Dana didn’t know what she was more afraid of: COVID, humanity, or loneliness. Perhaps it was a combination of all three things. Dana was such a ball of emotions — happy one minute and plunged into deep sadness the next — she really couldn’t explain her fears.
Since social distancing became the order of the day, the only contact she had with any of her family and friends was via phone or social media. Actually, come to think of it; Sam and her mother were the only two people who bothered to call her.
Sam was a true blue friend; a rarity who had an uncanny ability to see the positive in everything, the kind of guy who went out of his way to help another person.
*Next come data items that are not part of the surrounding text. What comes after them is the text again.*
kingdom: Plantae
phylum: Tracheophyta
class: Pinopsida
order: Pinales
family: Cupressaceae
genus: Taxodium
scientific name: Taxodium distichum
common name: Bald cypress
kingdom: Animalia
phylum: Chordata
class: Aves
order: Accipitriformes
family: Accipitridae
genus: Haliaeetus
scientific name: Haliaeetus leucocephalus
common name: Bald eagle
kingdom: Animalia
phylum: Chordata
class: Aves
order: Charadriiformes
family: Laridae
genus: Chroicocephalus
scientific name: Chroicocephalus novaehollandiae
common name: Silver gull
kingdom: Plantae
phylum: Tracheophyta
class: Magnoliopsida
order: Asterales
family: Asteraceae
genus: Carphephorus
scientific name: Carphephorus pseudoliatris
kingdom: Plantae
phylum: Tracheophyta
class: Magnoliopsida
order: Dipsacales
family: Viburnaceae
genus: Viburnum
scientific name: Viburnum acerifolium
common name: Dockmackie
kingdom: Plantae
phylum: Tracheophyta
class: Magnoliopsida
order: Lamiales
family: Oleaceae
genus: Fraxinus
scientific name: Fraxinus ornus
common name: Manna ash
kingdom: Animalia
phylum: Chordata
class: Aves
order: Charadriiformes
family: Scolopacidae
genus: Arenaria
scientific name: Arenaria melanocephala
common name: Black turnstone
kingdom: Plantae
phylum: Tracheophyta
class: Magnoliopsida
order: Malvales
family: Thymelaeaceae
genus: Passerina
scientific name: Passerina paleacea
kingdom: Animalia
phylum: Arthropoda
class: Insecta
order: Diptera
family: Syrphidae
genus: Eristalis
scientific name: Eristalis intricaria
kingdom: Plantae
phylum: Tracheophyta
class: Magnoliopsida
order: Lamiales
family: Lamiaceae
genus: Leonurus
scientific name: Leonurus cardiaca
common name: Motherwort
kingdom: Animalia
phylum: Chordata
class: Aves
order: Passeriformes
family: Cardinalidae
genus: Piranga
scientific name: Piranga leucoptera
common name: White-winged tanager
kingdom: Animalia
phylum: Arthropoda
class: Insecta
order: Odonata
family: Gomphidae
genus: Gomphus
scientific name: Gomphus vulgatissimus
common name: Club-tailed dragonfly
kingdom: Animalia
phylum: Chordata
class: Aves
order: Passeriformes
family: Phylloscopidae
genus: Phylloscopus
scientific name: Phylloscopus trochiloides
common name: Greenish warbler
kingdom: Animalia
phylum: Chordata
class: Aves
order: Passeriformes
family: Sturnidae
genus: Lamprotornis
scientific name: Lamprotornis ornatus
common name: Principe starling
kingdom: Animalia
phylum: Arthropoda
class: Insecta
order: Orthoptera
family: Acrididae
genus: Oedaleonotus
It’s too bad he was gay, Dana often thought: He’d make an ideal partner. But it was what it was and Dana loved him regardless.
Even after the lockdowns began, Sam invited himself over a number of times, but Dana always declined. She was much too fearful of her overly nosy neighbors seeing them together and then reporting them. They used to be kind, but since all this happened, Dana wasn’t so sure. She wasn’t sure about anything anymore.
She walked away from her window and sat on the edge of her bed. She closed her eyes and breathed in deeply, exhaled out slowly, breathed in, then out again slowly. Her mind was transported back to the summer of 2015 when she first moved to Squamish.
It had been the best decision she had ever made for herself. Nicola and her had fast become best friends. Nicola gave her the grand tour of Squamish and took her to all the upscale cafes, bars, and restaurants in the area. At first, Dana didn’t feel comfortable, being the only poor girl amongst the wealthy and privileged. But that feeling evaporated the day she met Ivan — owner of Sea to Sky Fit Studio, and Nicola’s personal trainer.
Unlike most of the people she had met, Ivan didn’t judge her. In fact, he welcomed her into his fit fam and offered her a paid internship at the studio, an offer she jumped at. Of course, she had to get a second job because the pay wasn’t enough to cover her rent.
She had soared to the highest highs of success, thanks to Ivan and his fit fam — their fit fam. But only to have everything come to a grinding halt. Within one day, she lost everything: Her job, her clients, and most of her support system.
Tears seeped out of her eyes and slid down her face. She didn’t know what to do now. How could she still move forward and re-construct her life as a fitness instructor when everything was shut down and she had almost no one to rely on?
Yes, she had built up enough savings to tide her over for a while, but the future terrified her. The very thought sent cold shivers throughout her entire body.
A key message: Situations beyond our control are terrifying and change is always painful. It’s in those moments, we must lean in and have faith that all will work out well in the end. Because it will.